I just added the "EDIT" section before I saw your question. That was what made me start questioning my beliefs. Here's a few things the letter said that eroded away the assumptions I had built regarding:
POVERTY:
> There are still slums and pockets of poverty, but by and large when I visit there now I think, “Wow, most people who live here are middle-class. What a miracle.”
> There is a class of nations in the middle that barely existed 50 years ago, and it includes more than half of the world’s population.
AFRICA:
> “Sure, the Asian tigers are doing fine, but life in Africa never gets better, and it never will.”... Seven of the 10 fastest-growing economies of the past half-decade are in Africa.
> The percentage of children in school has gone from the low 40s to over 75 percent since 1970.
AID:
> Also remember that healthy children do more than merely survive. They go to school and eventually work, and over time they make their countries more self-sufficient. This is why I say aid is such a bargain.

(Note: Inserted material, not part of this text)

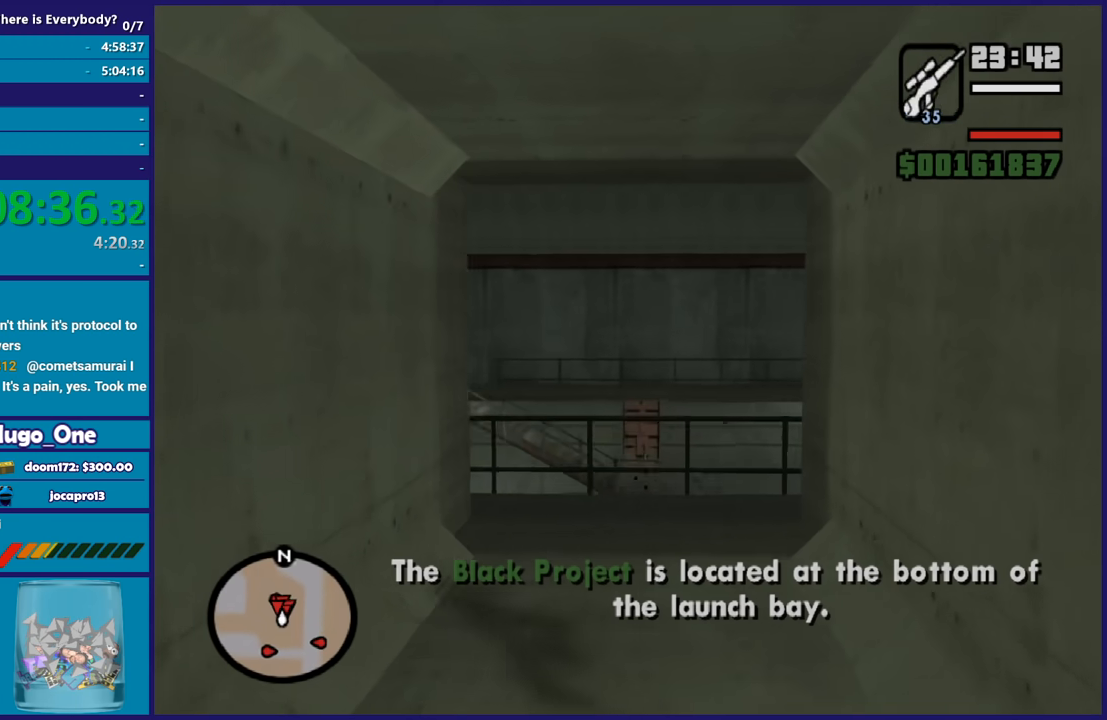
{"buttons": [], "left_stick": "up", "right_stick": "center", "events": [[34, "L1", "down"], [134, "L1", "up"], [301, "right_stick", "center"]]}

> Here is a quick list of former major recipients that have grown so much that they receive hardly any aid today: Botswana, Morocco, Brazil, Mexico, Chile, Costa Rica, Peru, Thailand, Mauritius, Botswana, Morocco, Singapore, and Malaysia
The above one made me realize I can think of foreign aid like student loans. I needed the financial aid to afford college education. My loans are now paid off and I am significantly better off thanks to them.
CORRUPTION:
> Suppose small-scale corruption amounts to a 2 percent tax on the cost of saving a life. We should try to reduce that. But if we can’t, should we stop trying to save lives?
> On the other hand, four of the past seven governors of Illinois have gone to prison for corruption, and to my knowledge no one has demanded that Illinois schools be shut down or its highways closed.
Basically, don't throw the baby away with the bathwater.
> The horror stories you hear about—where aid just helps a dictator build a new palace—mostly come from a time when a lot of aid was designed to win allies for the Cold War rather than to improve people’s lives. Since that time, all of the actors have gotten much better at measurement. Particularly in health and agriculture, we can validate the outcomes and know the value we’re getting per dollar spent.
This was another big seller for me. Gates is brilliant and everyone who has ever worked with him ends up calling him the smartest guy they know. It was naive of me to think that he didn't have measures in place to measure the impact of his investments and make sure waste was minimized.
And then pretty much everything in Myth #3. I was a fool.
As a firm believer that overpopulation won't be solved by throwing money at it, and that the people who are having children are the ones who shouldn't, I see most of this as irrelevant. Of course money solves poverty in the short term, no one should be surprised by that. But notice how he keeps comparing one generation with only the previous, and never making long-term assertions.
Besides, I doubt Gates can go from the CEO of Bad Guys Corp. (among the companies with the most evil business practices in history, up there with Nestle) to Superman just because he has always been a modern Robin Hood, establishing an OS monopoly to give our money to the poorest. I'd expect some public guilt or something. I'll keep taking whatever his foul mouth says with an enormous grain of salt until he explains his post-MS enlightenment and endorses Linux.
Oh come on. Microsoft's "evil" amounted to giving the competition a few kicks in the ribs while they were down. It was nasty and unsporting but let's keep things in perspective.
The comparison with Nestle would only be reasonable if a Windows 95 BSOD killed one of your children.
Even (especially?) geniuses compartmentalize. I applaud life saving and misery reduction regardless of who does it, and I'm not going to make my approval contingent on an apology for past wrongs.
The Gates foundation seems to be doing the best they can to model as far into the future as feasible so as to make best use of their resources. Models that propose death and misery as their means are rightly viewed with skepticism.
Sorry, making Windows ubiquitous on our PC's by monopoly position shenanigans does not equate, evil-wise, to the abuse of workers rights, health and our environment that many blue chip companies have participated in over the past 60 or so years - e.g. oil companies, food giants, mining corps.